If you follow the path of I-95 down the Delaware River, there’s a slight curve in the highway running through the River Wards – right around Bridesburg. According to some, that’s because the Bridesburg Business Association protected the neighborhood from highway construction in the 1970s.
“When 95 was being built, the reason we didn’t get 95 coming through us like Fishtown does, and so much of Port Richmond, is they [the BBA] fought it and fought it and fought it,” said Carol Sander Roat, a BBA member. “They didn’t want the Betsy Ross Bridge entrance opening down here. They kept that entrance from opening for years.”
Roat has a photo of the BBA members who fought the highway at their annual dinner in October 1972. In the photo are her father and mother, both former BBA members. Also in the picture is the mother of Joseph Slabinski, the current president of the Bridesburg Business Association.
As is well known, Bridesburg is a community with an inherited memory of the neighborhood that goes back for generations.
For example, neighbors vocally opposed a zoning bill proposed in early 2013 that could have brought industry back to the abandoned Coke site between Buckius, Orthodox and Richmond streets and the Delaware River. Part of the reason was that they remembered the smoke-belching Philadelphia Coke Company, which occupied the site until it was forced to close in the 1980s for environmental reasons.
Roat said her mother grew up on the block opposite the Coke site, and she couldn’t hang laundry out to dry without it being blackened by pollution in the air.
“It’s so much better now than it was when I was growing up,” Roat said of Bridesburg.
The BBA is made up of businesses and people with long memories and deep roots in the neighborhood.
“We have a number of businesses that are still active that are over 100 years old,” Slabinksi said, listing Ken Ferros Barber Shop, founded in 1909, and the Polish Beneficial Association, founded in 1904, both on Orthodox Street.
Roat’s family business, Sander Memorials, was founded in 1907 by her great-grandfather. And Slabinski Funeral Home, founded in 1917, is just a few years short of their centennial.
But the BBA doesn’t only represent family-owned businesses in Bridesburg. The neighborhood has also long been adjacent to an industrial sector that’s one of the biggest in the city. And some of those companies have been members of the BBA, too.
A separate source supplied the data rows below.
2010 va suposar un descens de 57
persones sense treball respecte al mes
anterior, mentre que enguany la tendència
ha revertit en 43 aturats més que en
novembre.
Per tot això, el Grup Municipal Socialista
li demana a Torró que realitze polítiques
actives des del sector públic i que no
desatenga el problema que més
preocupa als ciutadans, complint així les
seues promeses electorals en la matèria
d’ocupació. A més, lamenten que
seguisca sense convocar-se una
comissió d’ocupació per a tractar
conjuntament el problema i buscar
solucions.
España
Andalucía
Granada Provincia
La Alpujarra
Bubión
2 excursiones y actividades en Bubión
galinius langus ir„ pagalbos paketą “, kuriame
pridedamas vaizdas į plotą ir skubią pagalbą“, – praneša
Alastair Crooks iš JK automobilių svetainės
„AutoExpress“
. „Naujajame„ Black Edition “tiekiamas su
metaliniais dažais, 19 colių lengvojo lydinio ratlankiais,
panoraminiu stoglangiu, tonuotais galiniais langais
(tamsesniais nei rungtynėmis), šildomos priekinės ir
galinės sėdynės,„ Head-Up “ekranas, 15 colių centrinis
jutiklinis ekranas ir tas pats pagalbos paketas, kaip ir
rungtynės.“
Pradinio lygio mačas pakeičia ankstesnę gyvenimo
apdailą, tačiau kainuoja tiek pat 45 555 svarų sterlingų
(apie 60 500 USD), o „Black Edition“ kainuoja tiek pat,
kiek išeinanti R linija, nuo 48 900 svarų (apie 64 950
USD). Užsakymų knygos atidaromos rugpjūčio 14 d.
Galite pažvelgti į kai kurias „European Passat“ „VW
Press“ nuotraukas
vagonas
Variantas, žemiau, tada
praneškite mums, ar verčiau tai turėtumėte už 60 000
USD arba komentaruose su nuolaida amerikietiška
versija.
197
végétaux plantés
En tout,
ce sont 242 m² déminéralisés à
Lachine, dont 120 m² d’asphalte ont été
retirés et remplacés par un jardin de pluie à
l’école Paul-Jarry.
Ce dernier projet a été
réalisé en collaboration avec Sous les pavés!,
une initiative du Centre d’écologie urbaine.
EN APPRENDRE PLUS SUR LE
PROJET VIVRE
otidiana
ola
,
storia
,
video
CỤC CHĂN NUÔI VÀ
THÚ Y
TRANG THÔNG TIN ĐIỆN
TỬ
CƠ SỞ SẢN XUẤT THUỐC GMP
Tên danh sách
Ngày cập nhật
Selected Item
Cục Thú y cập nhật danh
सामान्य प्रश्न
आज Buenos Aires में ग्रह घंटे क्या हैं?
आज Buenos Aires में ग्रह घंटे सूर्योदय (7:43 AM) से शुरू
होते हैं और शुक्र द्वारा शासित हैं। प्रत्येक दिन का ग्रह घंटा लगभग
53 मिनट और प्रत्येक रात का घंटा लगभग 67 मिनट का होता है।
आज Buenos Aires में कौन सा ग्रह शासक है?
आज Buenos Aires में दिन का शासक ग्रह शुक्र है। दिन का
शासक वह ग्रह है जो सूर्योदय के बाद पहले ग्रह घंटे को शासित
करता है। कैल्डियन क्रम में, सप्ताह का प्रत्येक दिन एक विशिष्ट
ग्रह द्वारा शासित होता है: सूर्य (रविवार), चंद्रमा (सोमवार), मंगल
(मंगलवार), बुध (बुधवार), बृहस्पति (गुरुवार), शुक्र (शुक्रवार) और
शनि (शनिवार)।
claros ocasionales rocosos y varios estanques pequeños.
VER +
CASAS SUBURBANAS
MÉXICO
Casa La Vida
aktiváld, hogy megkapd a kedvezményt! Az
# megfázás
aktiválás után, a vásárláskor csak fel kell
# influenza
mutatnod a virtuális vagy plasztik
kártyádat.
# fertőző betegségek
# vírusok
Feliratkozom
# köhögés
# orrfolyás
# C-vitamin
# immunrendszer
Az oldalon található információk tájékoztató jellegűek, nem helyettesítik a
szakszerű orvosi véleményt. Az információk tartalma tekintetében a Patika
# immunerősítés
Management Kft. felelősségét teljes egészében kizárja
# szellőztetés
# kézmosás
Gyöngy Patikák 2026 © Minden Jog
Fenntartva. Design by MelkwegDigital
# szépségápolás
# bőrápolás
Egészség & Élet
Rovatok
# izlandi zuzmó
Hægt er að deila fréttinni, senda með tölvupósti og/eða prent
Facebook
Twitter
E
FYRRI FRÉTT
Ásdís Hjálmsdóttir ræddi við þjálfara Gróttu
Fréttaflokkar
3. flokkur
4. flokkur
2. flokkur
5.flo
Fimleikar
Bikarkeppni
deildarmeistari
Currently the BBA’s largest member is Honeywell, a global energy company with facilities in the area.
“We have everything from a local candy corner store to a big major international multi-billion dollar company,” Slabinski said. “It’s a very unique mixture – and believe it or not, they all are involved over the years, from the big guys to the small guys.”
Founded in 1952, the BBA today is one of three neighborhood groups in Bridesburg, the others being the Bridesburg Civic Association, and the Bridesburg Community Development Corporation.
“They are a very active organization within our neighborhood,” said Bridesburg resident Trish Fries of the BBA.
“They are supporters of our local newspaper, the Bridesburg Bulletin, they are active in supporting our youth sports program, the Bridesburg Cougars, which in my opinion is where the future of our neighborhood lies, with the children, and they are active within the Bridesburg Civic Association, which handles local needs throughout the neighborhood,” Fries continued.
Fifty-four companies are listed in the Bridesburg Business Association’s 2013 membership roll. The BBA’s responsibilities include monitoring zoning and quality of life issues in the neighborhood; operating the Bridesburg Bulletin; and organizing Pride Week, an annual week where residents are encouraged to be “Bridesburg Proud” of their neighborhood and clean up their yards, their houses, and all the community areas.
“It resembled a small circus at times,” Slabinski recalled of Pride Week in years past.
But things are always changing. The BBA used to give out small scholarship gifts to the best students at the local schools, including All Saints, Saint John, John Paul II and Bridesburg Elementary School. Today, only Bridesburg Elementary remains open.
Despite those changes, Roat and Slabinski both believe the neighborhood’s brightest days are in its future. The BBA’s biggest goal is to preserve the neighborhood for future generations.
Currently Bridesburg’s residential buildings are 85 percent owner-occupied, the highest rate in the city. That makes the neighborhood “rock-solid,” as Slabinski put it, and he said they hope to keep it that way.
“I think development will keep coming up the river,” Roat said, citing changes to Northern Liberties and Fishtown in recent years.
“Our children want to move here. Young couples are moving in. The neighborhood will continue.”